C'est ce qu'a osé faire "In Her Chair", un projet vidéo suisse sur les préjugés inconscients au travail. "Toutes ces questions sont basées sur des situations réelles", explique mercredi au micro de La Matinale Claire Garwacki, l'initiatrice du projet. Et elle sait de quoi elle parle. En tant que chasseuse de tête et fondatrice du cabinet de recrutement Bellevue Executive Search, on la mandate depuis 12 ans pour dénicher des experts-comptables, des directeurs financiers et autres cadres.

Les droits des femmes à l'honneur le 8 mars

Alors qu'on célébrera vendredi 8 mars la journée internationale des droits des femmes, la vidéo "In Her Chair" a été publiée ce mardi sur internet. Et le moins que l'on puisse dire, c'est que les réactions des plus grands patrons du pays face aux questions qui leur sont posées - entre sourires gênés, silences et visages crispés - invitent à la réflexion et au rire (jaune). L'humour est d'ailleurs un élément central, selon elle, pour permettre une prise de conscience. Car on parle ici non pas de discrimination ouvertement exprimée, mais d'un "biais cognitif inconscient" que la dérision permet justement de mettre en exergue.

Encore dernièrement, j'ai entendu l'histoire d'une codirectrice financière à qui on a demandé de ne surtout pas s'attacher les cheveux.
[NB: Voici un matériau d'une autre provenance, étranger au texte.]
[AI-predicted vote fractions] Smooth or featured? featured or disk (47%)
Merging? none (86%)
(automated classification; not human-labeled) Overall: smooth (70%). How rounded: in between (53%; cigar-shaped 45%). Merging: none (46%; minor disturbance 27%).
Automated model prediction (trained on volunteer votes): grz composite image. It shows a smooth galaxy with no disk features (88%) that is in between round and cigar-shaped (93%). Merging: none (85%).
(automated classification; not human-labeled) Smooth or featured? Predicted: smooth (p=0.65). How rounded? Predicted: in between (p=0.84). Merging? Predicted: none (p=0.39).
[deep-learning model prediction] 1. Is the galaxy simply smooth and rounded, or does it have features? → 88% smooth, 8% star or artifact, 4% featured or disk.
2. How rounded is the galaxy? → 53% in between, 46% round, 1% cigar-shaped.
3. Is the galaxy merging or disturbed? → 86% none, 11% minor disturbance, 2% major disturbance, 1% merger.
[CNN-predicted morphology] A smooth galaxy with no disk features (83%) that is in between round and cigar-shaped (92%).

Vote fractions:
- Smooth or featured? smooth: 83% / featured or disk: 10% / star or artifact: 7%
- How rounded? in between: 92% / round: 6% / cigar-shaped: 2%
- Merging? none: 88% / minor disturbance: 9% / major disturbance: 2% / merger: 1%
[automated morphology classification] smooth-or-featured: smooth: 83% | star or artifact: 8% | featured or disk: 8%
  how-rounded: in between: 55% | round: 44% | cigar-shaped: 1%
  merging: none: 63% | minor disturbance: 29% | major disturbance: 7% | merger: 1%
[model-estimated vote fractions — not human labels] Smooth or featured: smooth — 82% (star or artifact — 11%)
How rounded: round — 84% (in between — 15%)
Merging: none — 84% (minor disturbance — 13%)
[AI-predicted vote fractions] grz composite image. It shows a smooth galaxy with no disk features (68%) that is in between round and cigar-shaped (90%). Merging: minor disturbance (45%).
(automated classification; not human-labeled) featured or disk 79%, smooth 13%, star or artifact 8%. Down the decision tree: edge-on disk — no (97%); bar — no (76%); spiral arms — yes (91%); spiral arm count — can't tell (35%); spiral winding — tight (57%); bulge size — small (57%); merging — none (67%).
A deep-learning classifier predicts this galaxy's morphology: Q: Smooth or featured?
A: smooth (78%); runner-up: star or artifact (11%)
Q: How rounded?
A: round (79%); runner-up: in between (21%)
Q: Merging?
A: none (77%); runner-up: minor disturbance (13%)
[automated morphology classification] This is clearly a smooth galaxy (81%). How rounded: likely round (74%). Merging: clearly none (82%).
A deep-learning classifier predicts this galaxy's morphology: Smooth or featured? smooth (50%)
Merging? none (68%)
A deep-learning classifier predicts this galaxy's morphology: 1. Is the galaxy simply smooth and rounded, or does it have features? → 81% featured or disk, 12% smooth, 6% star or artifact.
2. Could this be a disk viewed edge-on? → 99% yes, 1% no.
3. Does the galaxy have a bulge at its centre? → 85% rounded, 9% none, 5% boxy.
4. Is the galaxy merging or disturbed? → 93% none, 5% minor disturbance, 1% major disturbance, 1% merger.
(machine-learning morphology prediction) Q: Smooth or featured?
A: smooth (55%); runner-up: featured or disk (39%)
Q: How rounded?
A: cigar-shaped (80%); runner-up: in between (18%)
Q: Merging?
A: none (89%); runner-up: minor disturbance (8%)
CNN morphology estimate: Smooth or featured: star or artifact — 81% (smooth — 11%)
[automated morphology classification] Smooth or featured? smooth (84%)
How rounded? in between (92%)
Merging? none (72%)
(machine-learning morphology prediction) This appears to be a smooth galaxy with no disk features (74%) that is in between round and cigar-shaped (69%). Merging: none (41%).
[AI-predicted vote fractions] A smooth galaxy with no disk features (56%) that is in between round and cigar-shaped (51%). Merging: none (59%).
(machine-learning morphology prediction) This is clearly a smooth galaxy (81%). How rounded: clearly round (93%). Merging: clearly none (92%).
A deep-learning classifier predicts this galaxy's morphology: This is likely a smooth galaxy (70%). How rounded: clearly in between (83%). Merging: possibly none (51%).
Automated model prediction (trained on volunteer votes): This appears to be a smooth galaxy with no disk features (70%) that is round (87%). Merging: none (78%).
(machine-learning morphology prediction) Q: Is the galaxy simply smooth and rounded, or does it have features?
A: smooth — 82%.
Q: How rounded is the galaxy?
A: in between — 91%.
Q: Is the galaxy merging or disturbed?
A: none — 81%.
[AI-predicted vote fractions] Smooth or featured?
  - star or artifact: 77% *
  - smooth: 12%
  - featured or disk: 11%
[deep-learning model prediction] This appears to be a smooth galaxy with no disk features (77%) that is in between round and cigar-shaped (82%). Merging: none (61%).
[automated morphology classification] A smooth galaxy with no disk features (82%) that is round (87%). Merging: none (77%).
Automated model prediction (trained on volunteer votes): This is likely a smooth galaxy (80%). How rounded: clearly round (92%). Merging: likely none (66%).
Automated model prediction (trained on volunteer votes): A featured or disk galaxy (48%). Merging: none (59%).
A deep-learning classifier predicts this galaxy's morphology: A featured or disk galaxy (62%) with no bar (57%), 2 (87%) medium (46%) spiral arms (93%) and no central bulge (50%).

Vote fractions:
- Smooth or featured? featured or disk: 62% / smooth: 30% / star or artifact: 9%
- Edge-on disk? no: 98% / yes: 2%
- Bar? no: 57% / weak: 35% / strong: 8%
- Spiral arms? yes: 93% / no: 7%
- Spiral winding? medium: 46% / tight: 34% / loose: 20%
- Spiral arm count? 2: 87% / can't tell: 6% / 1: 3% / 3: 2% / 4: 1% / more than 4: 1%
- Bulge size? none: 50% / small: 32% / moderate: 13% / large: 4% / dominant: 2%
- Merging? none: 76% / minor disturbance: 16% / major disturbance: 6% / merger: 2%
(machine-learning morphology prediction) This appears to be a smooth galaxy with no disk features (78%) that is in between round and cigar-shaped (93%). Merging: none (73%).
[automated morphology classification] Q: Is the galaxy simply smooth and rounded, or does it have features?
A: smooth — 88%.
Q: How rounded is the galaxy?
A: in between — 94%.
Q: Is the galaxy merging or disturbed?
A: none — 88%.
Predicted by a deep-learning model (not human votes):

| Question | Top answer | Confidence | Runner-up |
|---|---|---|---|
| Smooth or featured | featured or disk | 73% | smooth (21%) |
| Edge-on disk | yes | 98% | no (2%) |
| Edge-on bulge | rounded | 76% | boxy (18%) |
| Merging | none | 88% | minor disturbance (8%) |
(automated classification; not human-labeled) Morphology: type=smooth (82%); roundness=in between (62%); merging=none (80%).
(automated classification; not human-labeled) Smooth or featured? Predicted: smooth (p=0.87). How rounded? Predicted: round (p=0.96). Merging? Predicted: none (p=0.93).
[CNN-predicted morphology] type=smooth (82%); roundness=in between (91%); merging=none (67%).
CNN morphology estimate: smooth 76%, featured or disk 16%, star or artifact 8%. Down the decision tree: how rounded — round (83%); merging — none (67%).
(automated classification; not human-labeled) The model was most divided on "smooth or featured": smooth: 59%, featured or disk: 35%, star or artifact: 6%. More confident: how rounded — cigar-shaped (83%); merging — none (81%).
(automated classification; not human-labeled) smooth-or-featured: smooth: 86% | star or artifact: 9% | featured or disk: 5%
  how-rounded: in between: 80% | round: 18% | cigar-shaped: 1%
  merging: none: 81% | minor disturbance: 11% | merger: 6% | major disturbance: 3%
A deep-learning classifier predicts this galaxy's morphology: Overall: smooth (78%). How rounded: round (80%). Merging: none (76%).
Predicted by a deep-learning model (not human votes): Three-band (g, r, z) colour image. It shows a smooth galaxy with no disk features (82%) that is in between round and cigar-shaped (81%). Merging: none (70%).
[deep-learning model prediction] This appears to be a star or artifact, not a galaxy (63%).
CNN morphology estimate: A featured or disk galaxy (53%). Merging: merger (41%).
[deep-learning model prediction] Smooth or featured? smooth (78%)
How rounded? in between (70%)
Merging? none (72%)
On lui a dit qu'elle allait paraître trop sérieuse, trop dure et que ça n'est pas bien pour une femme

Claire Garwacki, l'initiatrice du projet "In Her Chair"

"Cela peut être des compliments, des petites réflexions, venant d'ailleurs autant des hommes que des femmes, qui mettent systématiquement les femmes dans un rôle de femme et les hommes dans un rôle d'homme. Ce qui aujourd'hui, en 2024, pose problème", note-t-elle. Avant d'ajouter que c'est le résultat de notre évolution. "On va traiter notre environnement avec des automatismes, ça nous fait gagner du temps, c'est un mécanisme de survie très utile. Ces stéréotypes inconscients ne sont toutefois plus pertinents du tout aujourd'hui."

Encore du chemin

Mais il reste encore du chemin avant de pouvoir se défaire définitivement de cette vision stéréotypée de la femme dans le monde du travail, déplore Claire Garwacki. "Encore dernièrement, j'ai entendu l'histoire d'une codirectrice financière à qui on a demandé de ne surtout pas s'attacher les cheveux. On lui a dit qu'elle allait paraître trop sérieuse, trop dure et que ça n'est pas bien pour une femme", raconte-t-elle.

Le jour du tournage, une bonne partie de l'équipe de la direction de la société Hero a passé plusieurs heures à discuter du sujet, se disant qu'il fallait faire quelque chose pour changer la situation

Claire Garwacki, l'initiatrice du projet "In Her Chair"

Mais le pire, c'est que même les CEO les plus brillants du pays, qui ont a priori réussi leur carrière, n'ont pas toujours conscience du problème, souligne-t-elle encore. "Et implicitement, la vidéo montre que si une femme se trouve embêtée par une situation ou une question, ce n'est pas parce qu'elle gère mal son stress ou ses émotions, mais c'est que la question ou la situation elle-même est inconfortable."

Si les directeurs d'entreprises interviewés n'avaient pas été prévenus au préalable de l'expérience, ils se sont tous prêtés au jeu, suscitant souvent après coup une prise de conscience chez eux. "Par exemple, le jour du tournage, une fois la caméra rangée, une bonne partie de l'équipe de la direction de la société Hero a passé plusieurs heures à discuter du sujet, se disant qu'il fallait faire quelque chose pour changer la situation. Hero était la première entreprise qu'on a interviewée et ça nous a donné du courage pour la suite", se réjouit-elle.